The vulnerability of the female body is therefore the vulnerability of all mankind, meant to be dignified, respected, honored, guarded, and therefore born by man and woman–by society as a whole.
Today, this vulnerability is simultaneously rejected and denied by popular rhetoric, law, and technology. In doing so, women have not been made free and equal to men, but have joined men in their existential isolation, lust, and bodily alienation. The suppression of vulnerability and difference has damaged the redemptive bonds of love and mutuality which are meant to direct us toward one another, and therefore toward our true equality and freedom.
The bodily vulnerability of mankind, expressed uniquely in childbearing, is meant to call forth the exigency of love which both man and woman desire to give and receive.
That Brave New World
We can now return to Aldous Huxley’s A Brave New World, and perhaps discover in it a great similarity to our own world.

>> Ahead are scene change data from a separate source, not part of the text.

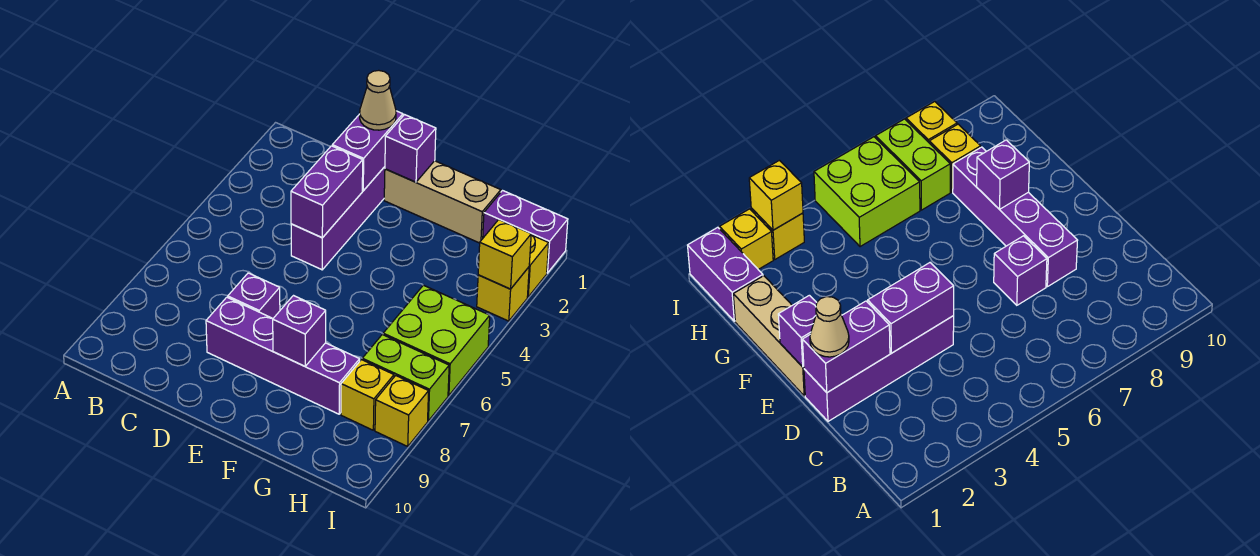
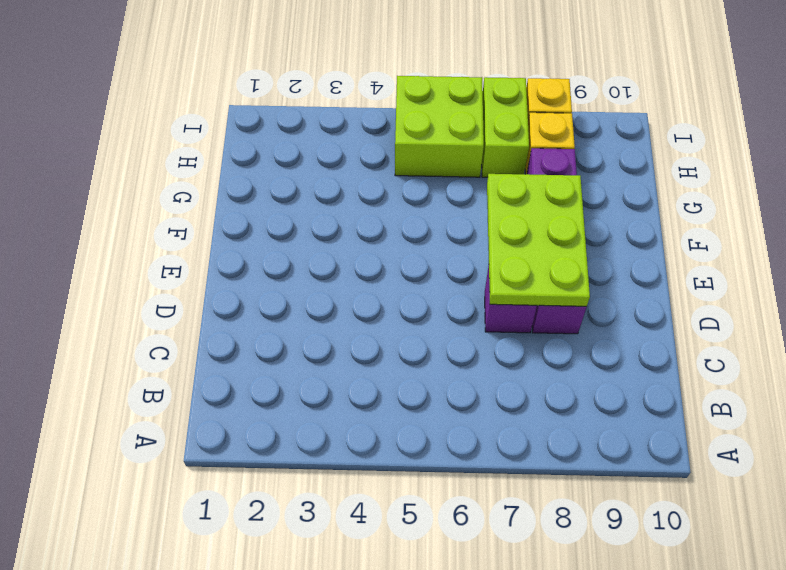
lime plate D7:F8 level 2 -> purple brick F8 level 2
none -> purple brick D1:D4 level 1
none -> tan brick E1:G1 level 1
none -> purple brick H1:I1 level 1

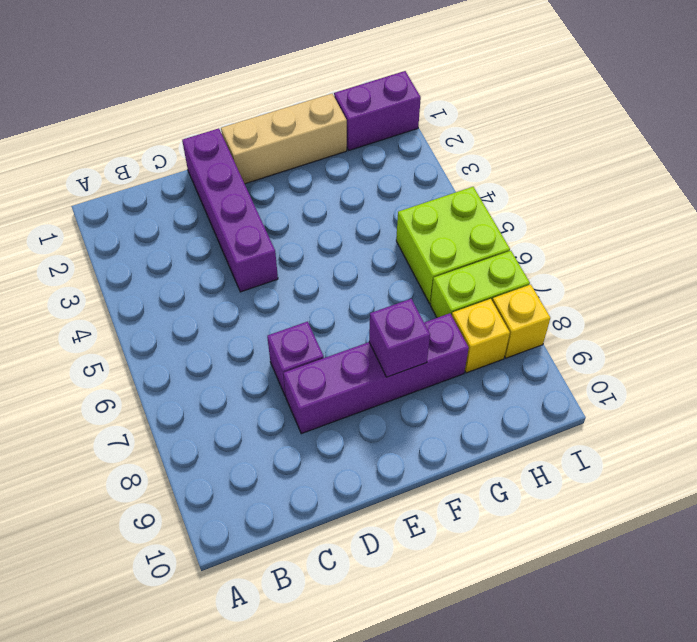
none -> yellow brick I2 level 1
none -> yellow brick I3 level 1
none -> purple brick D1:D2 level 2

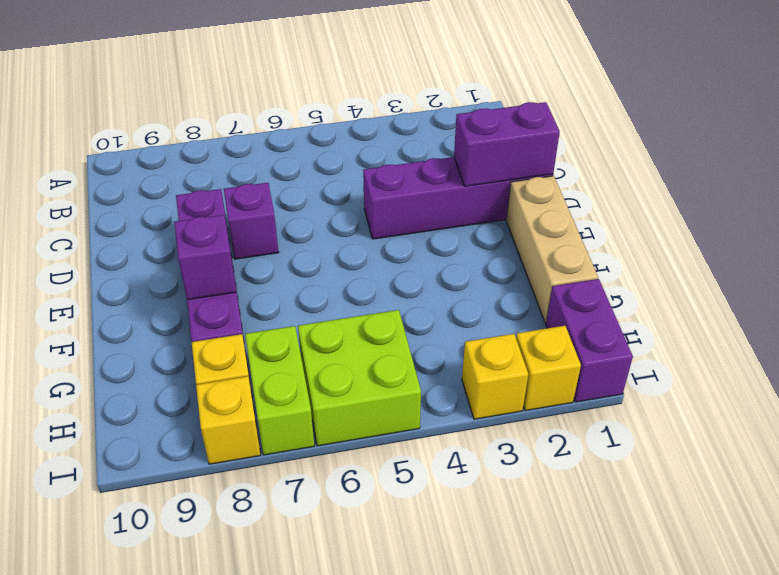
none -> purple brick D3:D4 level 2
none -> purple brick E1 level 2
none -> yellow brick I3 level 2

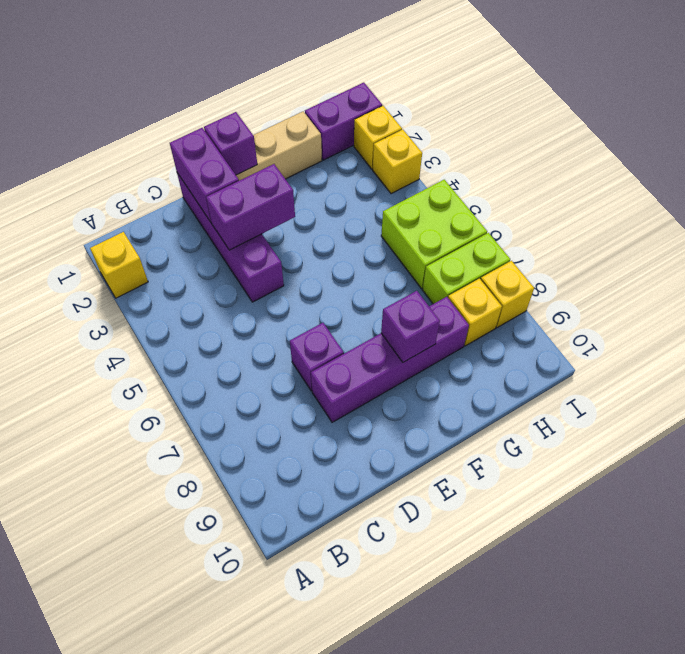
yellow brick A2 level 1 -> yellow brick I3 level 2
purple brick D3:E3 level 2 -> purple brick D3:D4 level 2
none -> tan cone D1 level 3

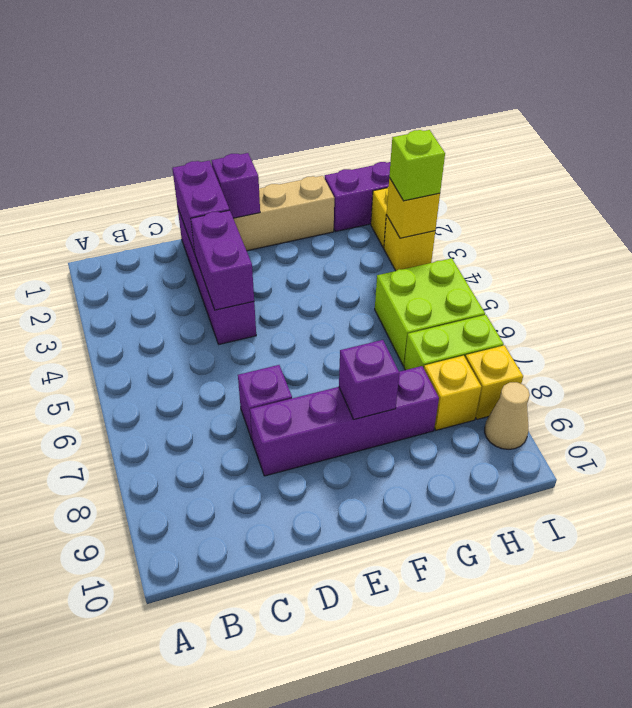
lime brick I3 level 3 -> none
tan cone I9 level 1 -> tan cone D1 level 3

It is is a world in which birth-control has all but severed the link between sex and reproduction. There is little aging, and children are, from the earliest age, reared up in promiscuity, viewing sexual behavior as the preeminent social activity.
There, sex is a casual, civil, natural recreation, but for some reason still freighted with a profusion of meaning.
In A Brave New World, just as in our own world, sex symbolizes unity, but is no longer treated as a symbol with symbolic context. It is seen as the thing (unity) itself. But as the thing itself, this means that unity begins and ends with the sexual act. For this reason, sex becomes, paradoxically, a symbol of isolation, of Cartesian bodies passing in the night, never truly uniting heart, mind, or soul.
The horror of motherhood, of birth, and of familial existence in A Brave New World is the horror of man abstracted from his bodily reality. It is only in the light of divine love that this horror can again take on the aspect and power of salvific unity; it is only in our willing surrender to the reality and limitations of the individual and social body, that we discover freedom; it is only in sacrificial mutuality and dependence that we discover joy.
*This terminology (Unitive, Procreative, Gift, Self-giving, mutuality, sex as sign of unity) come from the excellent book on sexual ethics, Sex and Virtue, by John Grabowski. His book is deeply influenced by Pope John Paul II’s Theology of the Body and by the Moral Theology of Romanus Cessario & Servais Pinckaers.